On the second night of the Democratic debate, the rest of the 2020 presidential candidates went toe-to-toe on their policies and California Senator Kamala Harris, who is still behind in the polls with Black voters, had a breakout moment of the evening.
Early on in the night when many of the candidates were talking over each other, Harris set the tone as the debate’s standout performer by telling her colleagues Americans don't want to see a "food fight," they want to know how Democrats are "going to put food on the table."
Later in the two-hour debate, Harris hopped into a conversation on race and directly targeted former Vice President Joe Biden over his past work with segregationist senators.
“As the only black person on this stage, I would like to speak on the issue of race,” Harris began before MSNBC moderator Rachel Maddow said she could have 30-seconds to respond.
Harris then spoke for an uninterrupted 107 seconds.
“Growing up, my sister and I had to deal with the neighbor who told us her parents couldn’t play with us because she — because we were black. And I will say also that — that, in this campaign, we have also heard — and I’m going to now direct this at Vice President Biden, I do not believe you are a racist, and I agree with you when you commit yourself to the importance of finding common ground,” Harris said directly to Biden.
“It was hurtful to hear you talk about the reputations of two United States senators who built their reputations and career on the segregation of race in this country. And it was not only that, but you also worked with them to oppose busing,” she said about the Department of Education integration policy of busing to integrate schools during the 1970s.
“And, you know, there was a little girl in California who was part of the second class to integrate her public schools, and she was bused to school every day. And that little girl was me,” Harris said.
Biden then tried to fire back at Harris, saying that it was a "mischaracterization of my position across the board."
"I did not oppose busing in America," Biden replied. "What I opposed is busing ordered by the Department of Education, that's what I opposed."
After a brief back-and-forth about civil rights, Biden then took a shot at Kamala Harris’ work as a prosecutor.
“If we want to have this campaign litigated on who supports civil rights and whether I did or not, I’m happy to do that,” Biden began.
“I was a public defender. I didn’t become a prosecutor. I came out and I left a good law firm to become a public defender, when, in fact — when, in fact, my city was in flames because of the assassination of Dr. King, number one. Number two, as the U.S. — excuse me, as the vice president of the United States, I worked with a man who, in fact, we worked very hard to see to it we dealt with these issues in a major, major way,” he added.
The exchange between Harris and Biden quickly became a trending topic on Twitter, where there were both tweets in support of Harris as well as tweets calling out her actions as a prosecutor.
Another notable moment in the debates occurred when South Bend, Indiana, Mayor Pete Buttigieg said he wishes he could do more to diversify the police force and mitigate racial tensions that erupted when a white police officer shot and killed Eric Logan, a Black man in Indiana.
"We are hurting. I could walk you through all of the things we have done as a community," Buttigieg said. "All of the steps we took, from bias training to de-escalation, but it didn't save the life of Eric Logan. When I look into his mother's eyes, I have to face the fact that nothing that I say will bring him back."
"We've taken so many steps towards police accountability," he said, adding that the police labor union "denounced me for too much accountability, we're obviously not there yet, and I accept responsibility for that because I’m in charge."
However, California Rep. Eric Swalwell, another candidate on stage, challenged Buttigieg by saying he should fire the police chief if the officer who killed Logan did not have his body camera during the incident.
"So under Indiana law, this will be investigated, and there will be accountability for the officer involved," Buttigieg began.
"But you're the mayor, you should fire the chief, if that's the policy and someone died," Swalwell rebutted.
During the debates, Swalwell also took a jab at Biden's age.

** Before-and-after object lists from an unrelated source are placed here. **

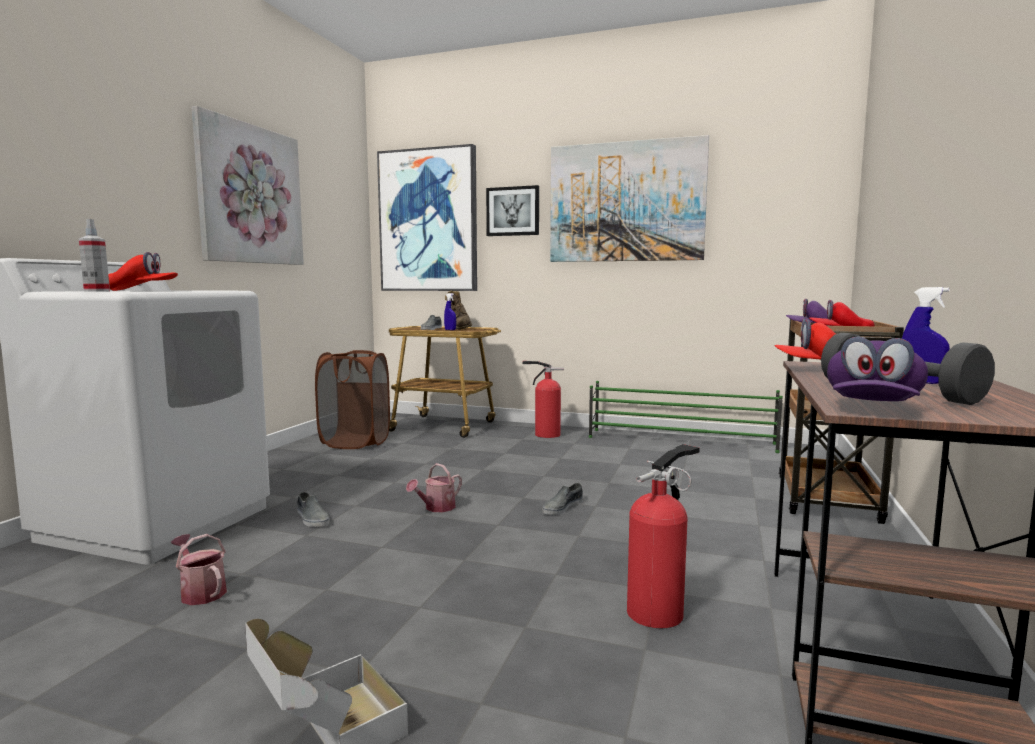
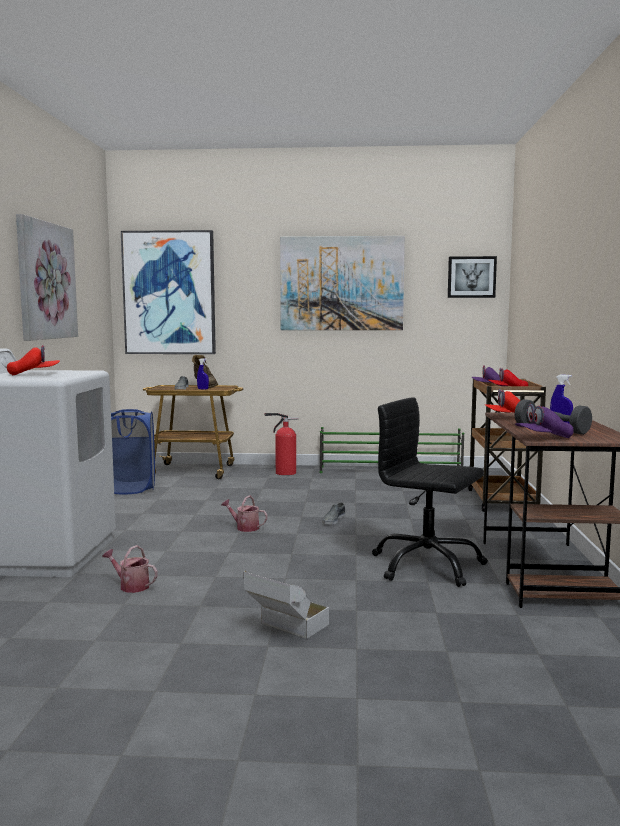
camera: 15 degrees left, 0 degrees up
spray bottle [79,219,110,292] -> none
grey shoe [297,492,330,527] -> none
brown laundry basket [315,350,390,449] -> blue laundry basket [111,409,155,494]
watering can [406,463,462,512] -> watering can turned 90 degrees clockwise [222,496,268,532]
picture [486,185,539,236] -> picture moved to [448,256,497,298]
fire extinguisher [627,444,699,628] -> black office chair [372,397,488,587]
purple cap [827,336,928,401] -> purple cap turned 60 degrees clockwise [515,404,574,438]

"I was 6 years old when a presidential candidate came to the California Democratic Convention and said it's time to pass the torch to a new generation of Americans," Swalwell said. "That candidate was then-Sen. Joe Biden. Joe Biden was right when he said it was time to pass the torch to a new generation of Americans 32 years ago. He is still right today."
Biden responded by saying, "I'm still holding on to that torch," and then quickly began speaking about his education plans.
In addition to the exchanges between Sanders, Harris, Buttigieg and Swalwell, Bernie Sanders used his time during the debate to advocate for a Medicare for All plan that would inevitably raise taxes on the middle class.
"We have a new vision for America," Sanders said. "At a time when we have three people in this country owning more wealth than the bottom half of America while 500,000 people are sleeping on the streets today. We think it is time for change."
The final candidate who appeared to win Twitter for the evening was author, lecturer and activist Marianne Williamson. While she may not have had many opportunities to speak, Williamson certainly made sure that each other's talking points would become viral moments on their own.